The transaction isolation level is a conditional value that determines the extent to which, as a result of the execution of logically parallel transactions in the DBMS, inconsistent data is allowed. The scale of transaction isolation levels contains a number of values, ranked from lowest to highest; a higher isolation level corresponds to better data consistency, but its use may reduce the number of physically parallel transactions.

Conversely, a lower isolation level allows for more parallel transactions, but reduces data accuracy. Thus, choosing the level of transaction isolation used, the developer of the information system, to a certain extent, provides a choice between the speed of work and ensuring the guaranteed consistency of the data received from the system.

Problems of concurrent access using transactions

When transactions are executed in parallel, the following problems are possible:

lost update - if one data block is changed simultaneously by different transactions, all changes are lost, except for the last one;
"dirty" reading (eng. Dirty read) - reading data added or changed by a transaction, which subsequently will not be confirmed (rolled back);
non-repeatable read (eng. non-repeatable read) - when re-reading within the same transaction, previously read data is changed;
phantom reads - one transaction during its execution several times selects many rows according to the same criteria. Another transaction in between these fetches adds rows or modifies columns of some of the rows used in the first transaction's fetch criteria and ends successfully. As a result, it will turn out that the same selections in the first transaction give different sets of rows.

Consider situations in which these problems may occur.

1.2 Lost update

The situation when, when one data block is changed simultaneously by different transactions, one of the changes is lost.

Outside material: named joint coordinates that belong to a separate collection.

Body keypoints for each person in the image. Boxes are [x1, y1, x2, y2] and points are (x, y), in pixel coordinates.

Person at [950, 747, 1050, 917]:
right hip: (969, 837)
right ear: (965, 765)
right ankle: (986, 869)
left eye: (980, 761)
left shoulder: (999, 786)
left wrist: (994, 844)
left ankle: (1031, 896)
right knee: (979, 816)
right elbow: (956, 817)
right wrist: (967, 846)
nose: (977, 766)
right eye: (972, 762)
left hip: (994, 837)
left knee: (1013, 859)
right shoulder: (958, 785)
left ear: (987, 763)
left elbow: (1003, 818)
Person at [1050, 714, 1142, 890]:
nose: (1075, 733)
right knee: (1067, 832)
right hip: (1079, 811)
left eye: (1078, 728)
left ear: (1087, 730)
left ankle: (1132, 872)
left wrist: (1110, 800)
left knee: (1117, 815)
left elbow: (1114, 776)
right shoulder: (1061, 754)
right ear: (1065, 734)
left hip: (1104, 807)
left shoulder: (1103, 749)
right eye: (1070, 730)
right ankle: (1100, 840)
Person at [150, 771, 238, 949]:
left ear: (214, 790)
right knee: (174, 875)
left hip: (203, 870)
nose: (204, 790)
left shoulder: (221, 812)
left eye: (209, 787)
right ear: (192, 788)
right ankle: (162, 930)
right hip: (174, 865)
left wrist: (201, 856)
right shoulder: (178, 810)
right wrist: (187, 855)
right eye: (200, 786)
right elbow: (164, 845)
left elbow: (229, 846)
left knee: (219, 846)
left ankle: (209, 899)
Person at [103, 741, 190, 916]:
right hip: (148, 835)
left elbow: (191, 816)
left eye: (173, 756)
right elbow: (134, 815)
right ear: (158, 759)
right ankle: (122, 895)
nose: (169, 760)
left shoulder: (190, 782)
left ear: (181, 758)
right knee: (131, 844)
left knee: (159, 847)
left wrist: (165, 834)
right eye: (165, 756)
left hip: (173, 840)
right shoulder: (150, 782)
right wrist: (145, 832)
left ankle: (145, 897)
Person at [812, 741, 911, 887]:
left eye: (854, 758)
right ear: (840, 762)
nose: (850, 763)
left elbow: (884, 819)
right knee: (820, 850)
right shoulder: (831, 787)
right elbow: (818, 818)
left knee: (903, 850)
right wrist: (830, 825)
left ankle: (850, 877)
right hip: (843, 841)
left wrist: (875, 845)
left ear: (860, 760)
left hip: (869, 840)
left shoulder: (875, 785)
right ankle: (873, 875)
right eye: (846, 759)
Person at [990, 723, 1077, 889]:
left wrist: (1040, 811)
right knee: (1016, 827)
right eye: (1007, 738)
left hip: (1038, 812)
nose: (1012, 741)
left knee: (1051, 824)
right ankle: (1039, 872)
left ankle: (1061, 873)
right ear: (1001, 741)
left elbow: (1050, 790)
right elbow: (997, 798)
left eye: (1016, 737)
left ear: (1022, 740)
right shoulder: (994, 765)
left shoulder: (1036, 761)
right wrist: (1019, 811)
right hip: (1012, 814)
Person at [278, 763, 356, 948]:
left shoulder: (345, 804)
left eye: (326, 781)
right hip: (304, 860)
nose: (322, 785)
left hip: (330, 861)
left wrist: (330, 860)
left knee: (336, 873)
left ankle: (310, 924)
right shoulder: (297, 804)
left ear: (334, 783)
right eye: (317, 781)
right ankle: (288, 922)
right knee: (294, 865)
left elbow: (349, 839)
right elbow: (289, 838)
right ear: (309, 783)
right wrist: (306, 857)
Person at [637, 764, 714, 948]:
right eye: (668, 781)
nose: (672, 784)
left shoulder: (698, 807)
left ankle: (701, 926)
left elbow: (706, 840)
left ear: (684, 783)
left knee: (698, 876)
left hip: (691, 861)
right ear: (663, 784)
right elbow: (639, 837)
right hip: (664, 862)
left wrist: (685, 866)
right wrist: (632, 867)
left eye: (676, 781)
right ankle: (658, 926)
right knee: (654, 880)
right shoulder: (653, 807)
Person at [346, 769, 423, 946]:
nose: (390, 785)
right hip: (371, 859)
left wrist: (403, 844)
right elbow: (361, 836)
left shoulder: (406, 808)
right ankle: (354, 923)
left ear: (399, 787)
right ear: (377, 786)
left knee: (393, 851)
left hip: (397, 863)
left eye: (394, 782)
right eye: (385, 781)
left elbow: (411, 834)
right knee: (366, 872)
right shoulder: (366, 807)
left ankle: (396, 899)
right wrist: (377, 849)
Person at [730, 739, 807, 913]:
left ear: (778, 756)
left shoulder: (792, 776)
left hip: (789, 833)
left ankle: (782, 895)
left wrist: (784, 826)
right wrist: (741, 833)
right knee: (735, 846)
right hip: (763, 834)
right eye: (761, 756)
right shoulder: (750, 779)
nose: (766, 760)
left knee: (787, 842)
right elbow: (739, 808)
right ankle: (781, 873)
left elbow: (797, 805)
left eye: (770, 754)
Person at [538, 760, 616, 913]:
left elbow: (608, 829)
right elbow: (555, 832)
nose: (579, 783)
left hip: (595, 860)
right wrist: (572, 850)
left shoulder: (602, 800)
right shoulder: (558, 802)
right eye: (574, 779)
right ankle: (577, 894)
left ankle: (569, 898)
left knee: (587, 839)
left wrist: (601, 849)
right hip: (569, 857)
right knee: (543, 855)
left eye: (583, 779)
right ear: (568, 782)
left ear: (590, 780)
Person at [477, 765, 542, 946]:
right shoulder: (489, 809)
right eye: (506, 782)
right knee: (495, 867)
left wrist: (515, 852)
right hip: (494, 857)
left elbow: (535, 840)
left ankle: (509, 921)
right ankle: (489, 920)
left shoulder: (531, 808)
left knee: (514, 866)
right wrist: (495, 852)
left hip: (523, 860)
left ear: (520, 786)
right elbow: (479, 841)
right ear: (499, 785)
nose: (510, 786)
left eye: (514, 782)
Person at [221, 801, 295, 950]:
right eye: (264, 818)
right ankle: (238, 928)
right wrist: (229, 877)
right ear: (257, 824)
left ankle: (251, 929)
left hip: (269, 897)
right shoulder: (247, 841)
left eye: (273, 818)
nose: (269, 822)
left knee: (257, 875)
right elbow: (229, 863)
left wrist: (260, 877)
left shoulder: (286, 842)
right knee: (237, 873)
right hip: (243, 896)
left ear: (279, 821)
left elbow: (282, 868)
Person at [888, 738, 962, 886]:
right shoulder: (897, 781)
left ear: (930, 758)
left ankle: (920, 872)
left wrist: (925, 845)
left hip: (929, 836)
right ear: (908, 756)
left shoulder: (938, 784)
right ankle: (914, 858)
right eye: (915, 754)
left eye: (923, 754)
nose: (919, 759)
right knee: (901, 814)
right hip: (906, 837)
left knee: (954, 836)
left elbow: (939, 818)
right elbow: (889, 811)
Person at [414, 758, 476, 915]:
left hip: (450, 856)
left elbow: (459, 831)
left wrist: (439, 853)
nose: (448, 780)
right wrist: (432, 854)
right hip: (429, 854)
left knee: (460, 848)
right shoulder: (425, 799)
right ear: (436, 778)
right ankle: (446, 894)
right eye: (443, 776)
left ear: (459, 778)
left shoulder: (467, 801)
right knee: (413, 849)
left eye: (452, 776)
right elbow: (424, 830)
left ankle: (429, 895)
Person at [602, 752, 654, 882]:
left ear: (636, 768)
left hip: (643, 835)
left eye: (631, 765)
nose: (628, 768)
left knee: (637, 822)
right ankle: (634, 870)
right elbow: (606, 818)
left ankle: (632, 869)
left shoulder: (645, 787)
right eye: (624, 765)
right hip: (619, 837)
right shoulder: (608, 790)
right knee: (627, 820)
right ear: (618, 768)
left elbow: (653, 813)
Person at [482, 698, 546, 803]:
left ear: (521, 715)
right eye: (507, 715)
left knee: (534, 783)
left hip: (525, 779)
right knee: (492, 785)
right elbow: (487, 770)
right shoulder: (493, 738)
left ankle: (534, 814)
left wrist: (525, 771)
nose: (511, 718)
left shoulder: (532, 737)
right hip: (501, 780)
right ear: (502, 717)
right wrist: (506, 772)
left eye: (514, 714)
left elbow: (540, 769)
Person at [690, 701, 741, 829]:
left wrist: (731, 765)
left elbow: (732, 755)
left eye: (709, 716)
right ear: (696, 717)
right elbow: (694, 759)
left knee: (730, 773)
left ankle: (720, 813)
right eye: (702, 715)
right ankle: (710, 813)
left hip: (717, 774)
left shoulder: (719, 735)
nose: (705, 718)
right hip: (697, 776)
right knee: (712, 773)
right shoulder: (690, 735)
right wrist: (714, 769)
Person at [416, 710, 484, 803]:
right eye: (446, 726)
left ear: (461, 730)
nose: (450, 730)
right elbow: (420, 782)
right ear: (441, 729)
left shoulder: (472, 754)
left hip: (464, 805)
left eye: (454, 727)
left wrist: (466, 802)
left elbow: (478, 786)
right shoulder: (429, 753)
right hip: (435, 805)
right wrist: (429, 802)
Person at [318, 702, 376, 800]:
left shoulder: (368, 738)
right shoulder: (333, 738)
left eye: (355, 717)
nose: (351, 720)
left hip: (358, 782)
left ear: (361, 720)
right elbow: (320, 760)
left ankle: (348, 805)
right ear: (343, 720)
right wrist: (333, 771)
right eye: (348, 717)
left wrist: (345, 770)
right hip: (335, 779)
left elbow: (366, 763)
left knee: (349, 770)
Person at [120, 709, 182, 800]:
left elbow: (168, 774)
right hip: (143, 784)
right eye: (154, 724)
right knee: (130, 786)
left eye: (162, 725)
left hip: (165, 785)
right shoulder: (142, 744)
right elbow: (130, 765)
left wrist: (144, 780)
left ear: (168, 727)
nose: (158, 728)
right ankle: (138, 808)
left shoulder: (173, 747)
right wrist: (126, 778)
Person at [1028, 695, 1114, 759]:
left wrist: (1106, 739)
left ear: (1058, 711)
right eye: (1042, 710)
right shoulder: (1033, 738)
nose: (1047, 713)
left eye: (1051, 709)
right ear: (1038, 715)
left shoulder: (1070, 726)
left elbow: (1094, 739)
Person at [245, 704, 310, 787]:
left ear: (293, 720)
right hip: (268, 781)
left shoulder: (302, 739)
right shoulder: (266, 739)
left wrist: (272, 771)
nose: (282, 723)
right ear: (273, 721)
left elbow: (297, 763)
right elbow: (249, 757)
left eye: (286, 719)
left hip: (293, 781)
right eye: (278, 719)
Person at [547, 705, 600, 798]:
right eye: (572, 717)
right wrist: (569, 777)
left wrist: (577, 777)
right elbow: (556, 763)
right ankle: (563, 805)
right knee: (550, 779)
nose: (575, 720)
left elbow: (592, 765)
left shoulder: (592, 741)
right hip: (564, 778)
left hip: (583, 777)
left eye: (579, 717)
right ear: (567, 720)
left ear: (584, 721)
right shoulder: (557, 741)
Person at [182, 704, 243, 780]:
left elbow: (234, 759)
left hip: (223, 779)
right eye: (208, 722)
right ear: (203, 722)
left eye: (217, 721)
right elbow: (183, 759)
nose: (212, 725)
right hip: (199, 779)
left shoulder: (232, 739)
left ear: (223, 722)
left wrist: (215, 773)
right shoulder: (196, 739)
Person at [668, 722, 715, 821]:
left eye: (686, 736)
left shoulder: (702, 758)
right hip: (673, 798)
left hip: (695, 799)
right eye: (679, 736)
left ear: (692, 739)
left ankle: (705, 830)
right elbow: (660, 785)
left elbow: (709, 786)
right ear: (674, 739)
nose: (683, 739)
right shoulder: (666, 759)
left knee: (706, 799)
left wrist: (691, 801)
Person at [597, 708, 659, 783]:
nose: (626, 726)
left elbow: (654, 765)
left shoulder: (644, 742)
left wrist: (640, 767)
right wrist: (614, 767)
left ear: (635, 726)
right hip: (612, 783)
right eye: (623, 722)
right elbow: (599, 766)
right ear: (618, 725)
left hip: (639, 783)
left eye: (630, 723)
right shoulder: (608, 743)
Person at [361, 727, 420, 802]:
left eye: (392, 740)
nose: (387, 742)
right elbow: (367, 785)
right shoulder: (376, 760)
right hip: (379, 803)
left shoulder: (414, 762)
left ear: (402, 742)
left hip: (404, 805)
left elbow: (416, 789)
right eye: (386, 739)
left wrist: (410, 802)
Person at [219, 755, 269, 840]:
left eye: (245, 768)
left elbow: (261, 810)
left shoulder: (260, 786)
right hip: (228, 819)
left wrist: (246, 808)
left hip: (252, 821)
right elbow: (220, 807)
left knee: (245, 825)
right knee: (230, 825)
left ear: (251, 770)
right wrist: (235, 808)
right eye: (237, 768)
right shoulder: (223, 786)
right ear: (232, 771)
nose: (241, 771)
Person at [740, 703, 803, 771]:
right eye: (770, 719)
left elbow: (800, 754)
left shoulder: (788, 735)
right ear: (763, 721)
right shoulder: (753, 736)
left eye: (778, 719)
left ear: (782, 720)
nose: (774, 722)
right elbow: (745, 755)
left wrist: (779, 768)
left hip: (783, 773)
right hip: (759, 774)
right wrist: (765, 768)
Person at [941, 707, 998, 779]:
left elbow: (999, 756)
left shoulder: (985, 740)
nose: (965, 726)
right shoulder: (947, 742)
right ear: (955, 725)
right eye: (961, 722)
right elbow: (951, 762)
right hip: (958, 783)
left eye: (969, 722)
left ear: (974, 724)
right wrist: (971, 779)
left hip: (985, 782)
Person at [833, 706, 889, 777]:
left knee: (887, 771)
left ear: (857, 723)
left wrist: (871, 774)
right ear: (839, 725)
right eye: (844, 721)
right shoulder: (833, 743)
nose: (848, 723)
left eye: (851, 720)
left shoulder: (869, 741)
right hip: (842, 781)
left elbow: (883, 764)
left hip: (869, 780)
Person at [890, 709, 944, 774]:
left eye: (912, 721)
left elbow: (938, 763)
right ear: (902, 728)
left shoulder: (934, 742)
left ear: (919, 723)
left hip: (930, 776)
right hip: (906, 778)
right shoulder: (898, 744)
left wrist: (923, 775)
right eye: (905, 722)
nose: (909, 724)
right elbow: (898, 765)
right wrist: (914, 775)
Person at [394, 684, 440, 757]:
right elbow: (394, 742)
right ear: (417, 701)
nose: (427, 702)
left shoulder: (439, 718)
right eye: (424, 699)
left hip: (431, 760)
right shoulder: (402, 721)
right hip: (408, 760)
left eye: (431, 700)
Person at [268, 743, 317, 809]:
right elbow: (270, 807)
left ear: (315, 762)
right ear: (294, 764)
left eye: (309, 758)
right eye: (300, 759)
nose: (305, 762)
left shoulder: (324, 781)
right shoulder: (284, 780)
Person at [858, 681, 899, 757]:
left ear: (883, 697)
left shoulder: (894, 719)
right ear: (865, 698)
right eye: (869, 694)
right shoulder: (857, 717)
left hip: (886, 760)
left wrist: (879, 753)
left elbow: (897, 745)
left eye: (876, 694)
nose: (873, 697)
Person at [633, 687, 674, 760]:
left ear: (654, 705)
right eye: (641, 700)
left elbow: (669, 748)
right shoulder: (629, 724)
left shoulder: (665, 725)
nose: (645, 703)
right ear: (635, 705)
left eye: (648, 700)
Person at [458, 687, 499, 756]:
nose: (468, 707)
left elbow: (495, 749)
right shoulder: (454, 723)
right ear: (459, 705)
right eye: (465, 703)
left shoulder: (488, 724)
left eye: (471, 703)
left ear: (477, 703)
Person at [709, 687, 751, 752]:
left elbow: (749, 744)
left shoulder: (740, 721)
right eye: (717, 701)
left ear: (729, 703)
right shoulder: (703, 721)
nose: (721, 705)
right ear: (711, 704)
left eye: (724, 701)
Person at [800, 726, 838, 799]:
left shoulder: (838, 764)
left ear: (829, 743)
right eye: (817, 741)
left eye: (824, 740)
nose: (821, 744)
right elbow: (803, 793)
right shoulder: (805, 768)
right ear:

Suppose there are two transactions running at the same time:

Transaction 1	Transaction 2
UPDATE tbl1 SET f2=f2+20 WHERE f1=1;	UPDATE tbl1 SET f2=f2+25 WHERE f1=1;

In both transactions, the value of the f2 field changes; upon completion, the value of the field must be increased by 45. In fact, the following sequence of actions may occur:

Both transactions simultaneously read the current state of the field. Exact physical concurrency is not required here, it is enough that the second read operation in order is completed before another transaction writes its result.
Both transactions calculate the new field value by adding 20 and 25, respectively, to the previously read value.
Transactions try to write the result of the calculation back to field f2. Since it is physically impossible to perform two writes at the same time, in reality one of the write operations will be performed earlier, the other later. The second write operation will overwrite the result of the first one.

As a result, the value of the f2 field, upon completion of both transactions, may increase not by 45, but by 20 or 25, that is, one of the data-changing transactions will “disappear”.

1.3 "Dirty" reading

Reading data added or modified by a transaction that will later fail to commit (rollback).

Suppose we have two transactions opened by different applications that execute the following SQL statements:

Transaction 1	Transaction 2
UPDATE tbl1 SET f2=f2+1 WHERE f1=1;
	SELECT f2 FROM tbl1 WHERE f1=1;
ROLLBACK WORK;

In transaction 1, the value of field f2 is changed, and then in transaction 2, the value of this field is selected. After that, transaction 1 is rolled back. As a result, the value received by the second transaction will differ from the value stored in the database.

1.4 Non-repeatable reading

The situation when, when re-reading within the same transaction, previously read data turns out to be changed.

Suppose we have two transactions opened by different applications that execute the following SQL statements:

Transaction 1	Transaction 2
	SELECT f2 FROM tbl1 WHERE f1=1;
UPDATE tbl1 SET f2=f2+3 WHERE f1=1;
COMMIT;
	SELECT f2 FROM tbl1 WHERE f1=1;

In transaction 2, the value of field f2 is selected, then in transaction 1, the value of field f2 is changed. If you try again to select a value from field f2 in transaction 2, a different result will be obtained. This situation is especially unacceptable when the data is read in order to partially modify it and write it back to the database.

1.5 Reading "phantoms"

The situation when, during repeated reading within the same transaction, the same selection gives different sets of rows.

Suppose there are two transactions opened by different applications that execute the following SQL statements:

Transaction 1	Transaction 2
	SELECT SUM(f2) FROM tbl1;
INSERT INTO tbl1 (f1,f2) VALUES(15,20);
COMMIT;
	SELECT SUM(f2) FROM tbl1;

Transaction 2 executes an SQL statement that uses all the values of field f2. Then a new row is inserted in transaction 1, causing the re-execution of the SQL statement in transaction 2 to produce a different result. This situation is called phantom reading (phantom reading). It differs from non-repeating reading in that the result of repeated access to data has changed not due to the change / deletion of the data itself, but due to the appearance of new (phantom) data.